◆ WHAT NEEDS TO BE DONE
For this exercise, return only the lines in the records below from the one holding "This reconstruction may" through the one holding "With which object", including both, exactly as they appear and without pictures.

━━━━

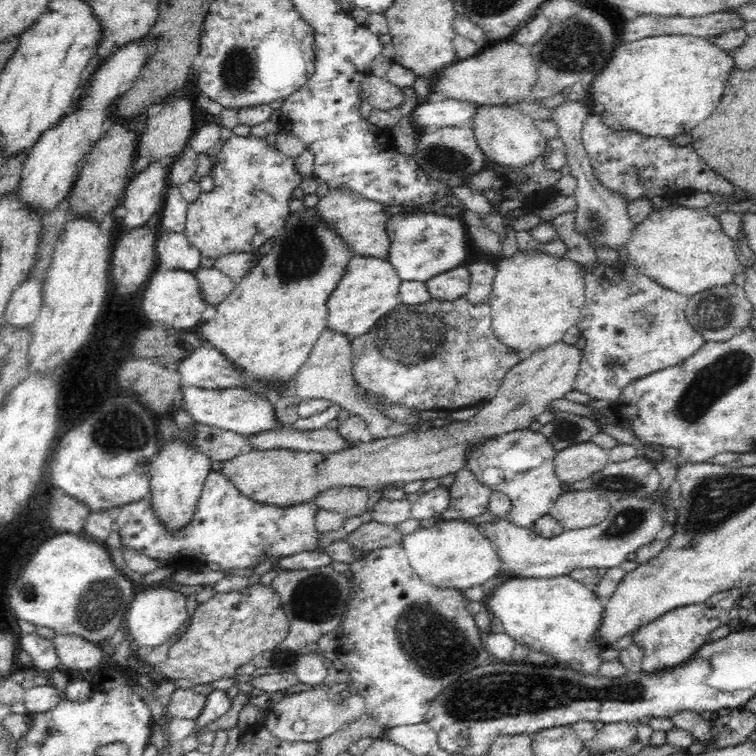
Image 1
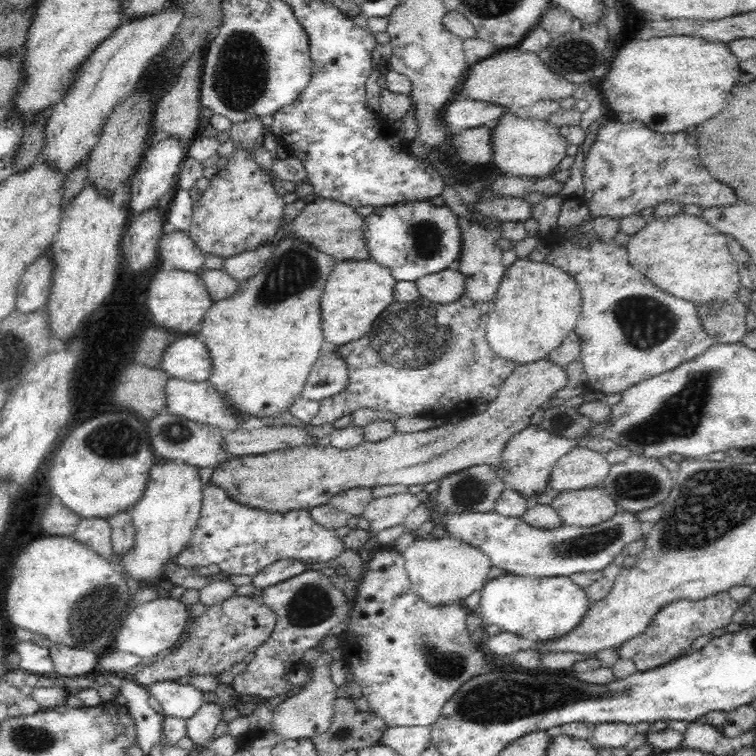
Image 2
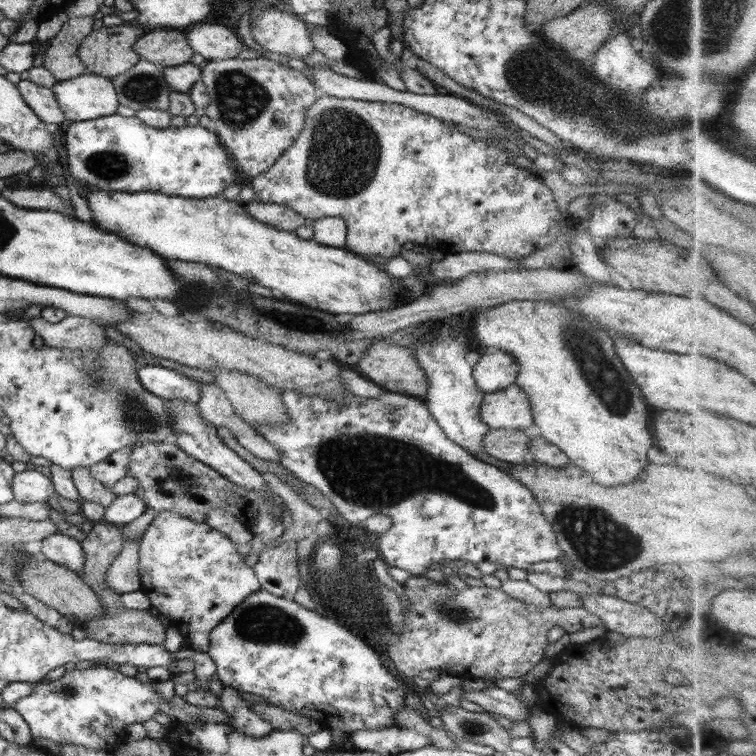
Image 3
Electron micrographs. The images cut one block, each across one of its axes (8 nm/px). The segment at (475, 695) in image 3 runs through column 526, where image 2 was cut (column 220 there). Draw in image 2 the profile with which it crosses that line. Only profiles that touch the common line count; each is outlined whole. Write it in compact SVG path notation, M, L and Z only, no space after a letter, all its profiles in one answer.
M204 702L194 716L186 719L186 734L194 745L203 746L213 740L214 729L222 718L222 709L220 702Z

━━━━

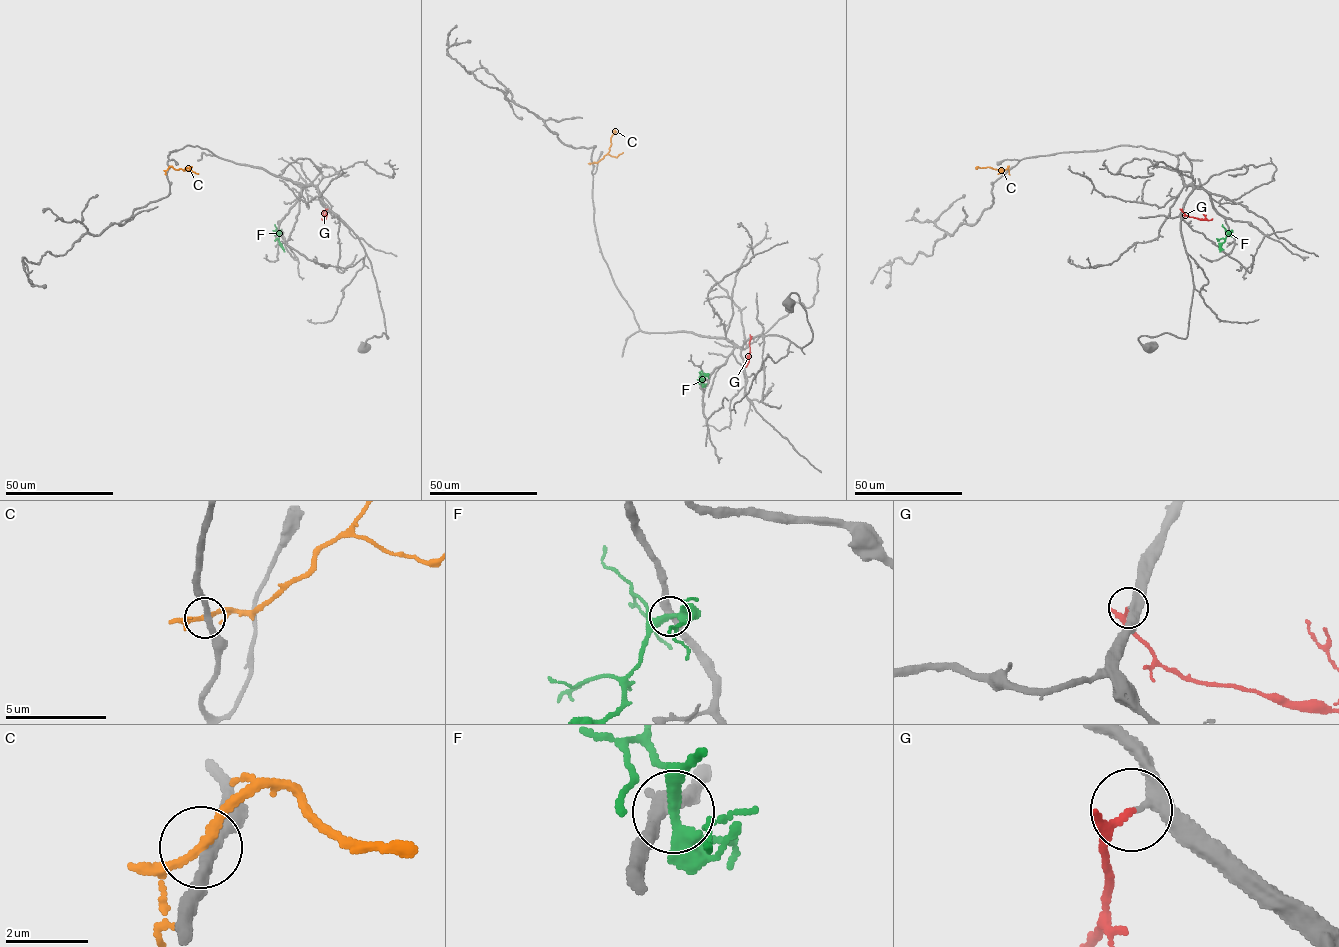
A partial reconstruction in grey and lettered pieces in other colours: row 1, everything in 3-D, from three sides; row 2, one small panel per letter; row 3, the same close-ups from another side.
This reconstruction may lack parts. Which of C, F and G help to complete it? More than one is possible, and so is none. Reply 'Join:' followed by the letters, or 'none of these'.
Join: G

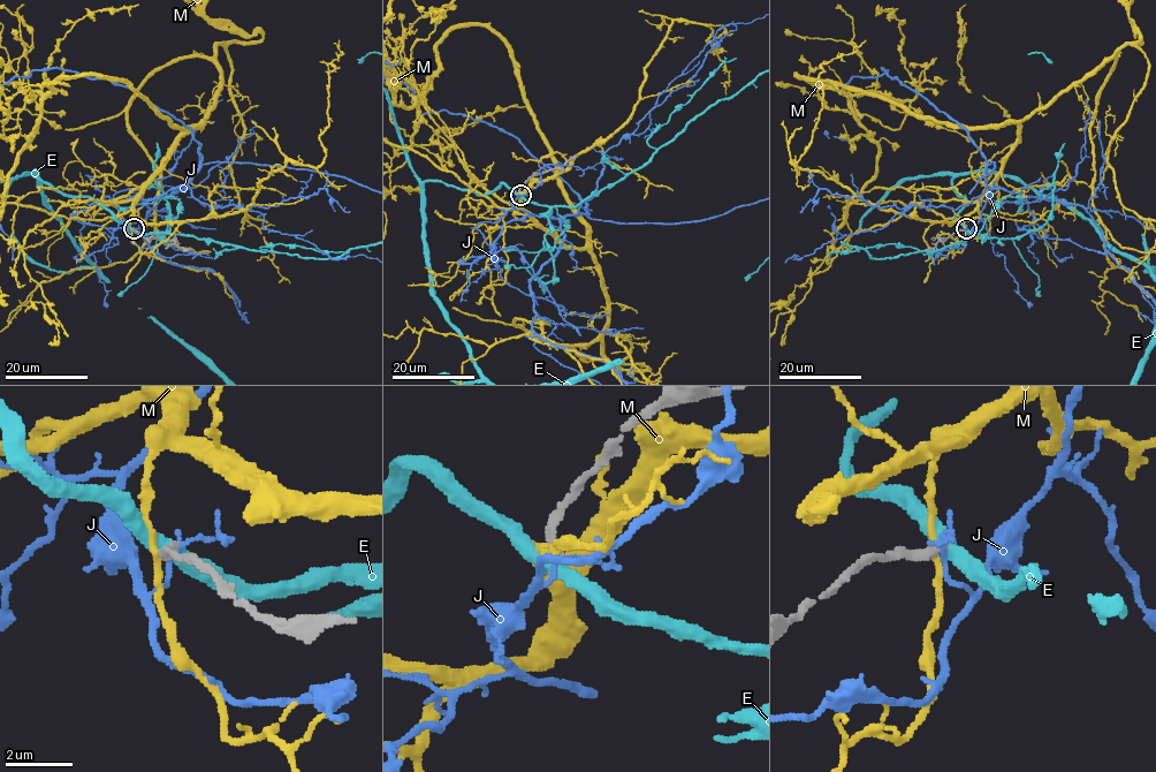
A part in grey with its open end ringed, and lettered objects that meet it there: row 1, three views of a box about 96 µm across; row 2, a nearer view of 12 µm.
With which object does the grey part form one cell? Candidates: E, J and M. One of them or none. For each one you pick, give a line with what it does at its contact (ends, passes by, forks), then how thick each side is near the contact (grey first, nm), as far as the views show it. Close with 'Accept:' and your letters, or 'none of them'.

━━━━

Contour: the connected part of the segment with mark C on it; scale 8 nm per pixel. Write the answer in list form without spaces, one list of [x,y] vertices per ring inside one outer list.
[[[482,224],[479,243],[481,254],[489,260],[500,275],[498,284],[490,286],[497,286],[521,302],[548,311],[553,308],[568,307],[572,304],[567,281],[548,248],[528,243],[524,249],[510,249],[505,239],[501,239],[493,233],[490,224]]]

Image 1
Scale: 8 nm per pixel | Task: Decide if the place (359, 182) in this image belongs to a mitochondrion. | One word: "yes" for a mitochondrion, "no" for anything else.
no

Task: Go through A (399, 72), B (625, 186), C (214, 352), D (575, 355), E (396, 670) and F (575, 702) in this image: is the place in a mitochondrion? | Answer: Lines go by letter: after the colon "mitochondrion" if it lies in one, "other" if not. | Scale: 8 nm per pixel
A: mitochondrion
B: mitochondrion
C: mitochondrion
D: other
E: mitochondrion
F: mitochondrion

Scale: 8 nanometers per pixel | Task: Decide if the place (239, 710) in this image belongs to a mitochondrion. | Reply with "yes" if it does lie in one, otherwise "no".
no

━━━━

◆ YOUR SOLUTION
This reconstruction may lack parts. Which of C, F and G help to complete it? More than one is possible, and so is none. Reply 'Join:' followed by the letters, or 'none of these'.
Join: G

A part in grey with its open end ringed, and lettered objects that meet it there: row 1, three views of a box about 96 µm across; row 2, a nearer view of 12 µm.
With which object does the grey part form one cell? Candidates: E, J and M. One of them or none. For each one you pick, give a line with what it does at its contact (ends, passes by, forks), then how thick each side is near the contact (grey first, nm), as far as the views show it. Close with 'Accept:' and your letters, or 'none of them'.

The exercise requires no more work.